WHAT IS ASKED
Please copy out all of the records with "Transcribe the text in this image" replaced by "Write out the word shown in this image" wherever it appears, keeping everything else unchanged. Leave the pictures out of your answer.

+++ DATA TO USE +++

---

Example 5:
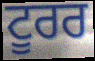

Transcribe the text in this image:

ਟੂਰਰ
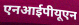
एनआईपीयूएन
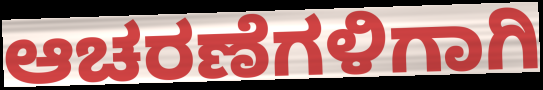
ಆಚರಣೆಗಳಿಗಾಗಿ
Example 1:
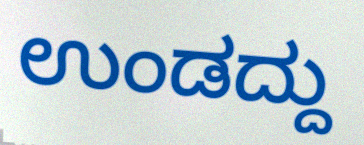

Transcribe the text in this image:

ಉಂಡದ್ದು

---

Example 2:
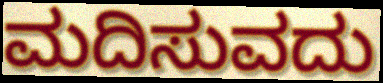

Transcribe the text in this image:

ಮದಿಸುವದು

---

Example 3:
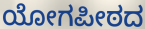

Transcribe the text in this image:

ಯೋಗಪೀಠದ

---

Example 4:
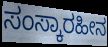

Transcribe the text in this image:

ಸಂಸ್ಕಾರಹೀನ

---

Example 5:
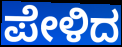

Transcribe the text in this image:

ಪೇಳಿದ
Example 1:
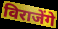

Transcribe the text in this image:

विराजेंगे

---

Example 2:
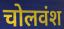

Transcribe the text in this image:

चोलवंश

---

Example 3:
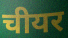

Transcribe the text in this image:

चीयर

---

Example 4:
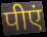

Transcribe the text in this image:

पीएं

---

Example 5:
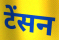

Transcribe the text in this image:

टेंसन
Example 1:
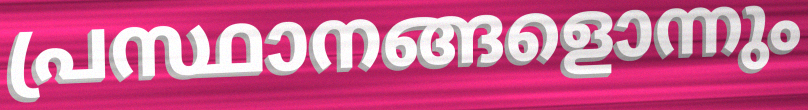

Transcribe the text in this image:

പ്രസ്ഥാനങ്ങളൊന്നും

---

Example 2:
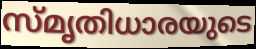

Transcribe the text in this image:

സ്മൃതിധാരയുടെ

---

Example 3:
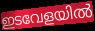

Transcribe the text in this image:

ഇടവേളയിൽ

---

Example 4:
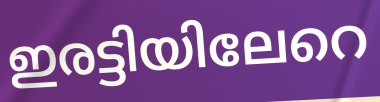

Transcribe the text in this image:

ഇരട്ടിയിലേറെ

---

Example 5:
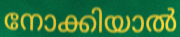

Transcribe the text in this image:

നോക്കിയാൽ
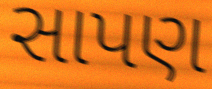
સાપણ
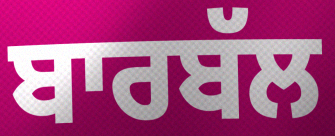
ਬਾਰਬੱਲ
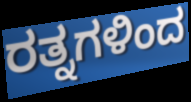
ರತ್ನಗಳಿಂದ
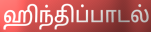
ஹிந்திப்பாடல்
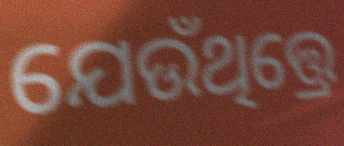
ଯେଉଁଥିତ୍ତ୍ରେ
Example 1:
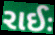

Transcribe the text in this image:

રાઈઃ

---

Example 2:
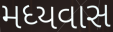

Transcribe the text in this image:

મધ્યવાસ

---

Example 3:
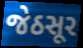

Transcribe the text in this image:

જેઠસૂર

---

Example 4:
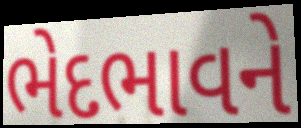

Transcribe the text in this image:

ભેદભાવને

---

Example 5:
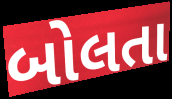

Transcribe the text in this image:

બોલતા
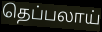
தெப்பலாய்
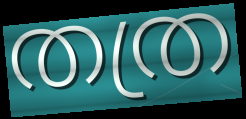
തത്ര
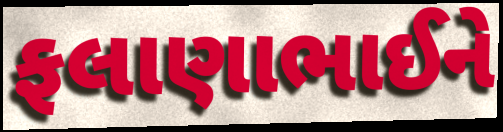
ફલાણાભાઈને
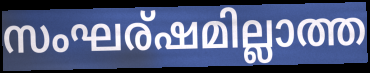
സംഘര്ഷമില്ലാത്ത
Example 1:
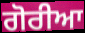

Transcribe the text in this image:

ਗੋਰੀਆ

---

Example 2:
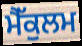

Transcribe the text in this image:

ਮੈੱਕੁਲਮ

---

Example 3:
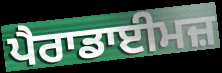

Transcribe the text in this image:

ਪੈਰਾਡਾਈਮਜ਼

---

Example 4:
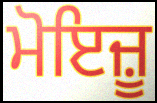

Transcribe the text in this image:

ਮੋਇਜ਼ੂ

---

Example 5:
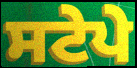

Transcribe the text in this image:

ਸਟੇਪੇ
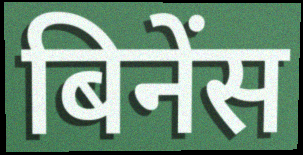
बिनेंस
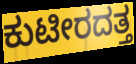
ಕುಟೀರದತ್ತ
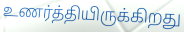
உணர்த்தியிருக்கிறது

+++

THE ANSWER
---

Example 5:

Write out the word shown in this image:

ਟੂਰਰ
एनआईपीयूएन
ಆಚರಣೆಗಳಿಗಾಗಿ
Example 1:

Write out the word shown in this image:

ಉಂಡದ್ದು

---

Example 2:

Write out the word shown in this image:

ಮದಿಸುವದು

---

Example 3:

Write out the word shown in this image:

ಯೋಗಪೀಠದ

---

Example 4:

Write out the word shown in this image:

ಸಂಸ್ಕಾರಹೀನ

---

Example 5:

Write out the word shown in this image:

ಪೇಳಿದ
Example 1:

Write out the word shown in this image:

विराजेंगे

---

Example 2:

Write out the word shown in this image:

चोलवंश

---

Example 3:

Write out the word shown in this image:

चीयर

---

Example 4:

Write out the word shown in this image:

पीएं

---

Example 5:

Write out the word shown in this image:

टेंसन
Example 1:

Write out the word shown in this image:

പ്രസ്ഥാനങ്ങളൊന്നും

---

Example 2:

Write out the word shown in this image:

സ്മൃതിധാരയുടെ

---

Example 3:

Write out the word shown in this image:

ഇടവേളയിൽ

---

Example 4:

Write out the word shown in this image:

ഇരട്ടിയിലേറെ

---

Example 5:

Write out the word shown in this image:

നോക്കിയാൽ
સાપણ
ਬਾਰਬੱਲ
ರತ್ನಗಳಿಂದ
ஹிந்திப்பாடல்
ଯେଉଁଥିତ୍ତ୍ରେ
Example 1:

Write out the word shown in this image:

રાઈઃ

---

Example 2:

Write out the word shown in this image:

મધ્યવાસ

---

Example 3:

Write out the word shown in this image:

જેઠસૂર

---

Example 4:

Write out the word shown in this image:

ભેદભાવને

---

Example 5:

Write out the word shown in this image:

બોલતા
தெப்பலாய்
തത്ര
ફલાણાભાઈને
സംഘര്ഷമില്ലാത്ത
Example 1:

Write out the word shown in this image:

ਗੋਰੀਆ

---

Example 2:

Write out the word shown in this image:

ਮੈੱਕੁਲਮ

---

Example 3:

Write out the word shown in this image:

ਪੈਰਾਡਾਈਮਜ਼

---

Example 4:

Write out the word shown in this image:

ਮੋਇਜ਼ੂ

---

Example 5:

Write out the word shown in this image:

ਸਟੇਪੇ
बिनेंस
ಕುಟೀರದತ್ತ
உணர்த்தியிருக்கிறது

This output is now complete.